Pour produire, il faut revenir au bon sens en matière environnementale. Lorsque les mesures qui nous sont imposées sont sources de complexité aberrante, nous avons la responsabilité de le dénoncer.
Il est urgent de remettre de l’intelligence et du pragmatisme dans les décisions politiques, lorsqu’il s’agit de la gestion de l’eau et de la préservation des territoires. Il est indispensable de mettre un terme à l’insupportable présence du loup dans nos alpages et l’exclure des zones de pâturage. 

Pour produire, il faut libérer les énergies et sortir du carcan administratif qui handicape toutes les initiatives.
Simplifier doit devenir un maître mot pour l’administration. L’empilement de mesures qui se chevauchent, les contrôles tatillons ne sont plus acceptables.

Notre travail, c’est pour un revenu :

Doublement pénalisés par des prix volatils sur des marchés extrêmement concurrentiels et par des coûts de production qui s’envolent avec ceux de l’alimentation animale et des intrants, nos revenus restent trop souvent insuffisants et plus que jamais instables.

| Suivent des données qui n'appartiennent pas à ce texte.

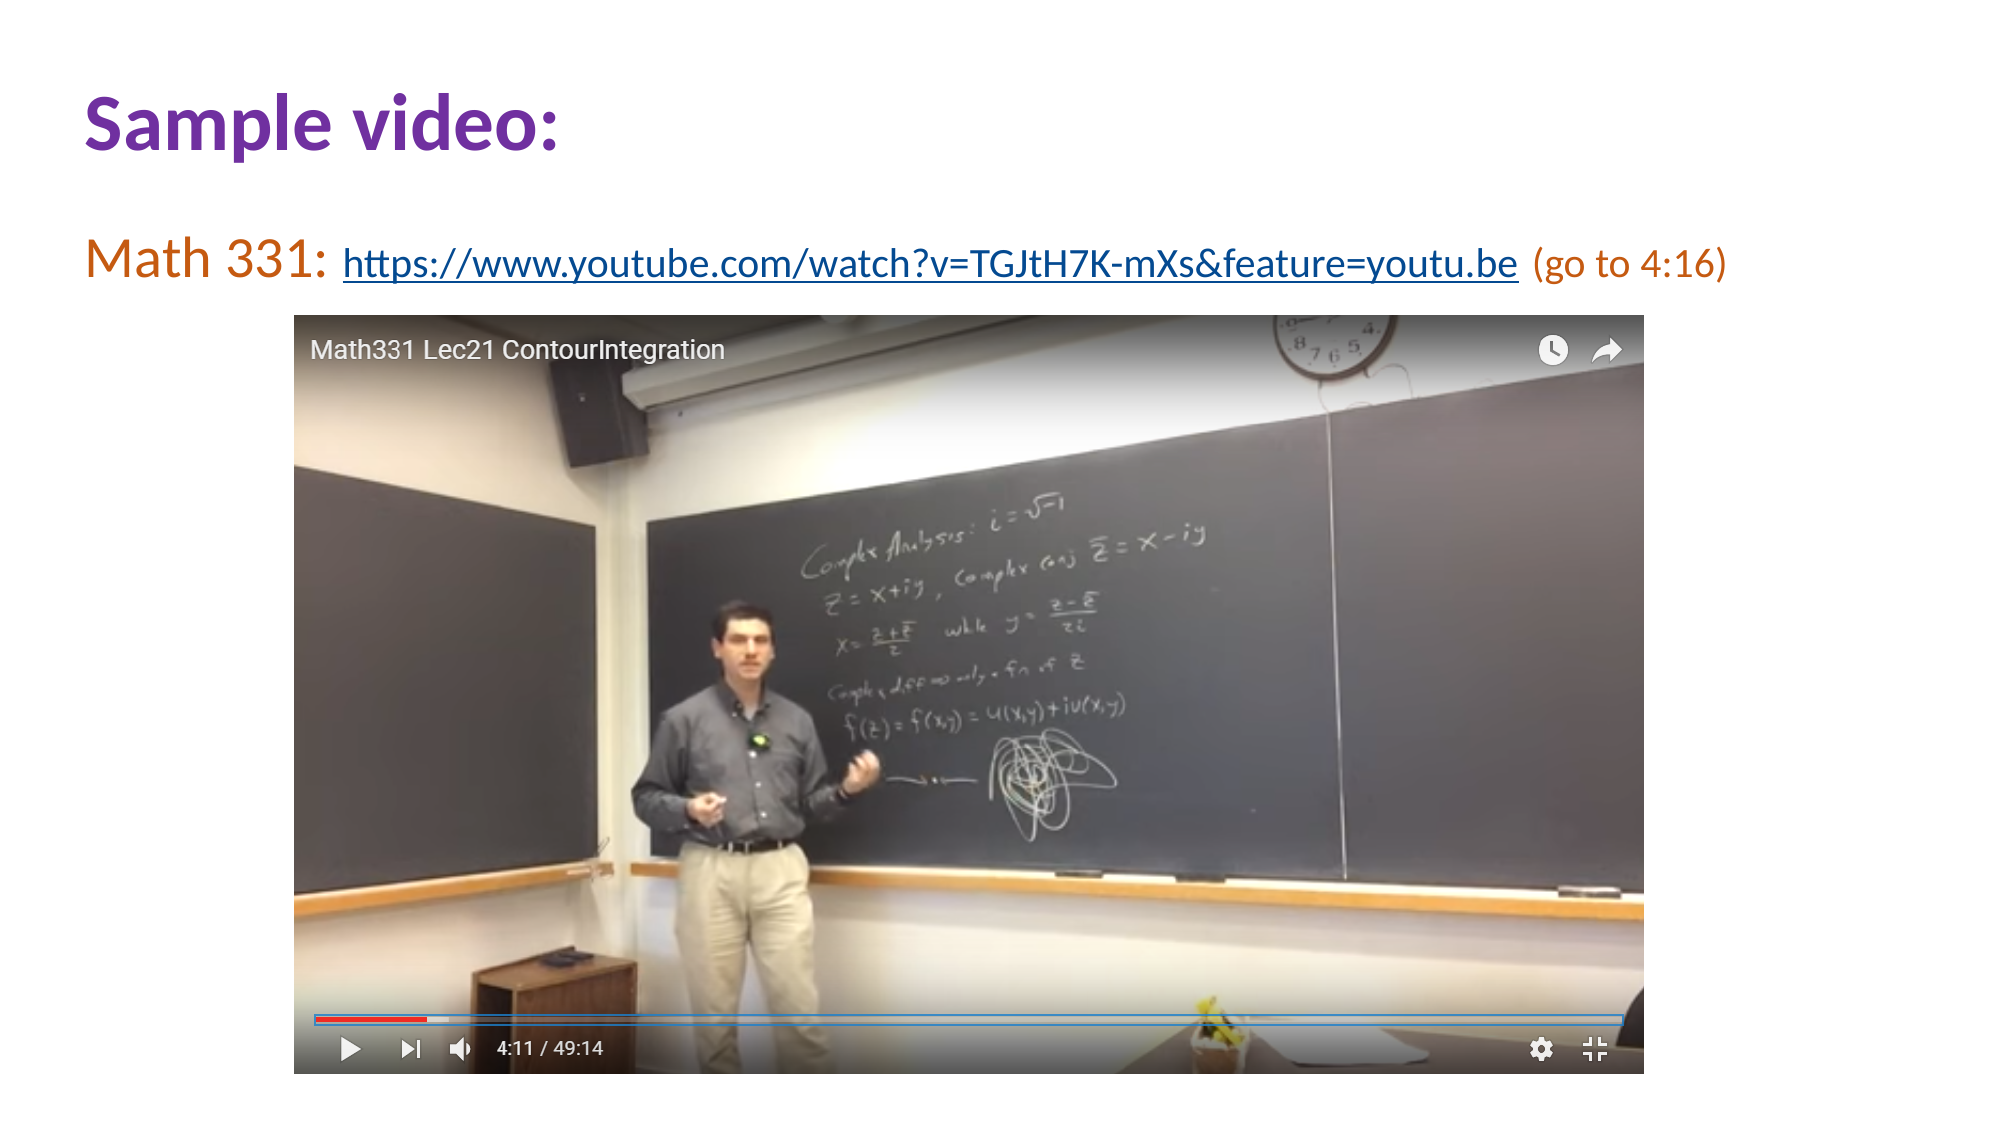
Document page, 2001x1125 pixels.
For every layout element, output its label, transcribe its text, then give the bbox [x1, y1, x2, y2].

text_box Math 331: https://www.youtube.com/watch?v=TGJtH7K-mXs&feature=youtu.be (go to 4:16) [70, 212, 1869, 297]
picture [294, 315, 1644, 1074]
text_box Sample video: [70, 62, 1894, 175]
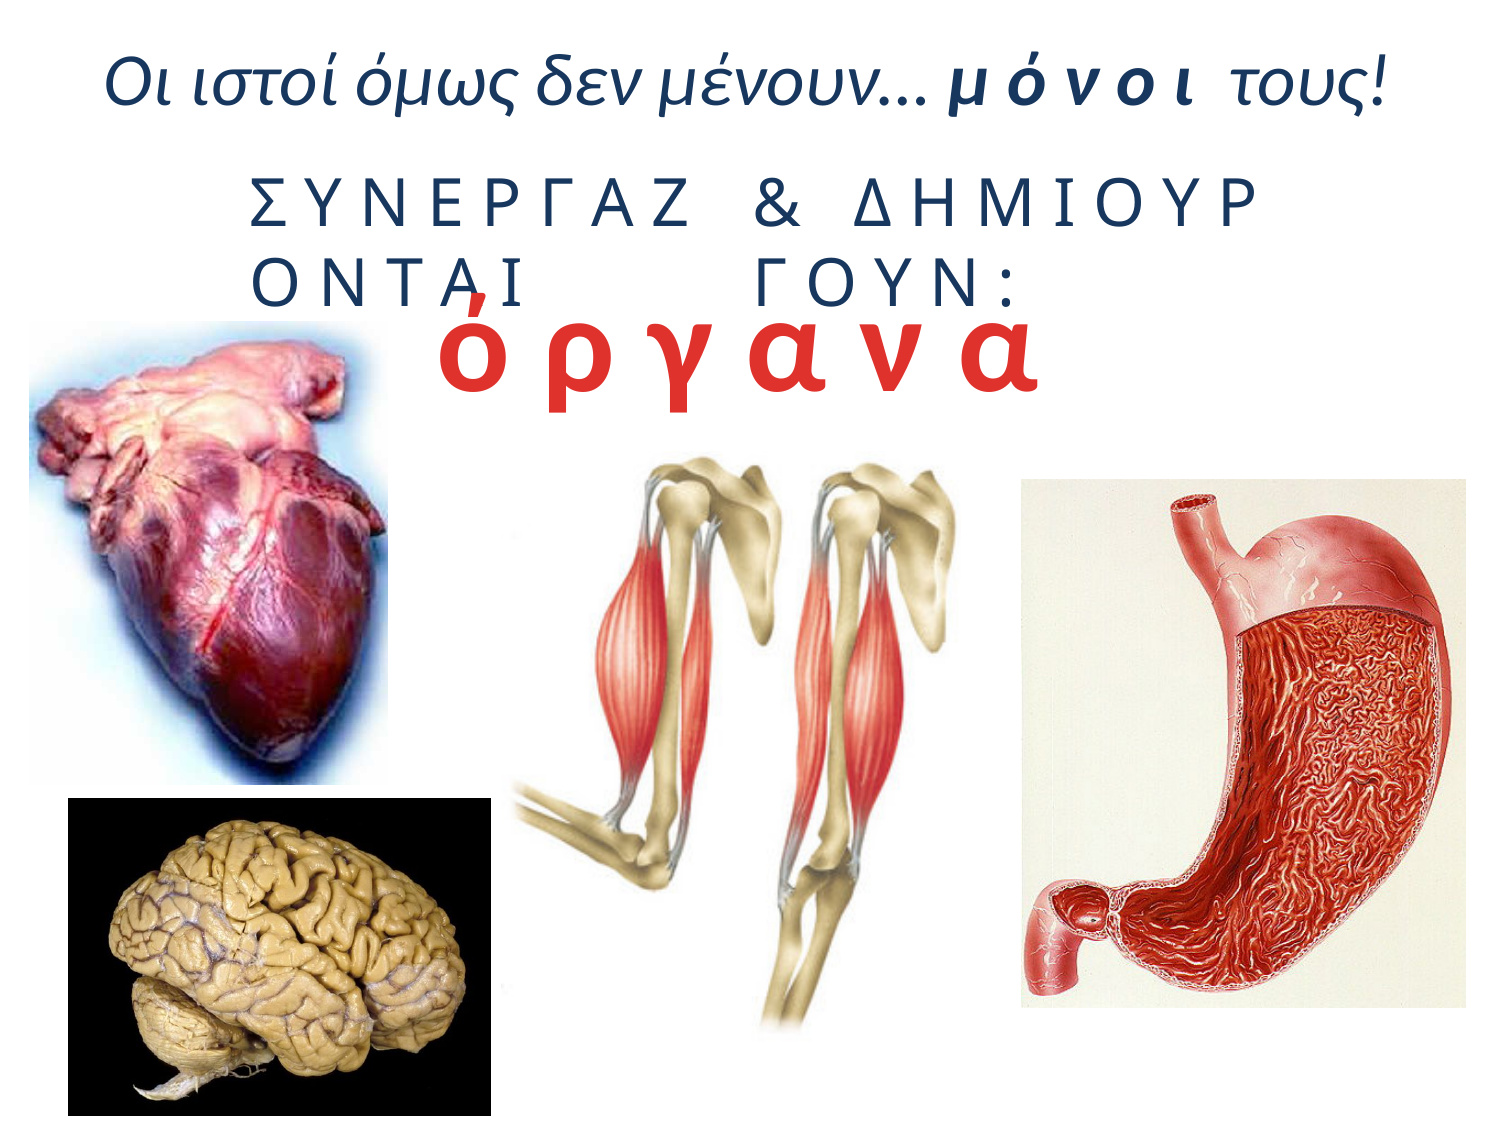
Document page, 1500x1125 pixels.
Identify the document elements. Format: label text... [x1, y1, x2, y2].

Agir pour notre revenu, c’est redonner de la valeur à notre métier.

Il n’y aura pas de revenu : sans des prix stables et un juste partage de la valeur ajoutée, une baisse significative des charges sociales et environnementales qui obèrent notre compétitivité, des outils de gestion des risques pour sécuriser notre chiffre d’affaires et en cas d’aléas économiques, sanitaires ou climatiques, couvrir nos charges.

Notre ambition, c’est bien vivre dans nos territoires :

Nous ne sommes pas des citoyens de seconde zone dont les besoins en termes de santé, de services publics ou de nouvelles technologies seraient inférieurs aux autres français. Bien vivre dans nos territoires, c’est une indispensable égalité d’accès aux services en milieu rural de santé, d’éducation, de transport, d’utilisation des nouvelles technologies, de communication ainsi que de loisirs.
Bien vivre dans nos territoires ruraux, c’est aussi permettre à nos anciens de bénéficier d’une pension de retraite minimale au moins égale à 75% du SMIC.